» **DATA TO PROCESS**
****************

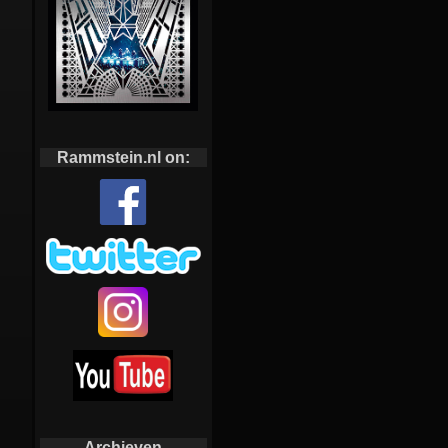
Rammstein.nl on:
Archieven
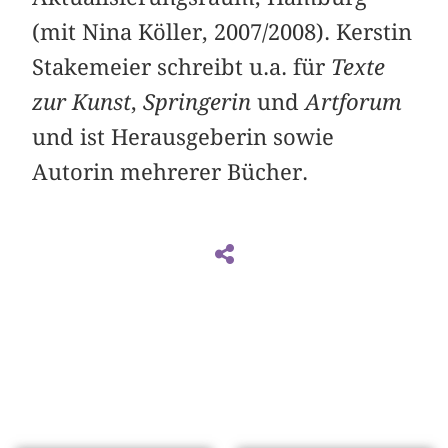
(mit Nina Köller, 2007/2008). Kerstin
Stakemeier schreibt u.a. für
Texte
zur Kunst
,
Springerin
und
Artforum
und ist Herausgeberin sowie
Autorin mehrerer Bücher.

****************

» **TASK DETAILS**
Only the span from the line with "(mit Nina Köller, 2007/2008). Kerstin" through the final line of the records goes in the output, each line unchanged.

» **RESULT OF THE EXERCISE**
(mit Nina Köller, 2007/2008). Kerstin
Stakemeier schreibt u.a. für
Texte
zur Kunst
,
Springerin
und
Artforum
und ist Herausgeberin sowie
Autorin mehrerer Bücher.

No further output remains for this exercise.